◆ Exercise requirements:
From the data below, copy out every line in which the word "contrast" occurs.

◆ Supplied information:
-------------------------

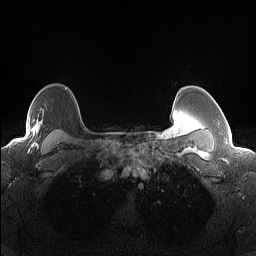
Breast MRI (dynamic contrast-enhanced), one axial slice. Slice 113 of 160 in the series (ordered by position). Dynamic contrast-enhanced series, time point 2 of 7 at this slice position (early post-contrast). 1.5 T. TE 1.4 ms, TR 5 ms. 1.3 mm slice thickness. 256 × 256 image matrix, field of view 300 × 300 mm. Female patient.
Outlined on this slice (semi-automatic segmentation, software-assisted and operator-edited):
- enhancing-tissue mask used for the functional tumour volume (all voxels passing the contrast-enhancement thresholds inside the analysis volume; usually the tumour): bounding box <11,117,42,144> (left, top, right, bottom; pixels)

-------------------------

◆ Solution to the problem:
Breast MRI (dynamic contrast-enhanced), one axial slice. Slice 113 of 160 in the series (ordered by position). Dynamic contrast-enhanced series, time point 2 of 7 at this slice position (early post-contrast). 1.5 T. TE 1.4 ms, TR 5 ms. 1.3 mm slice thickness. 256 × 256 image matrix, field of view 300 × 300 mm. Female patient.
- enhancing-tissue mask used for the functional tumour volume (all voxels passing the contrast-enhancement thresholds inside the analysis volume; usually the tumour): bounding box <11,117,42,144> (left, top, right, bottom; pixels)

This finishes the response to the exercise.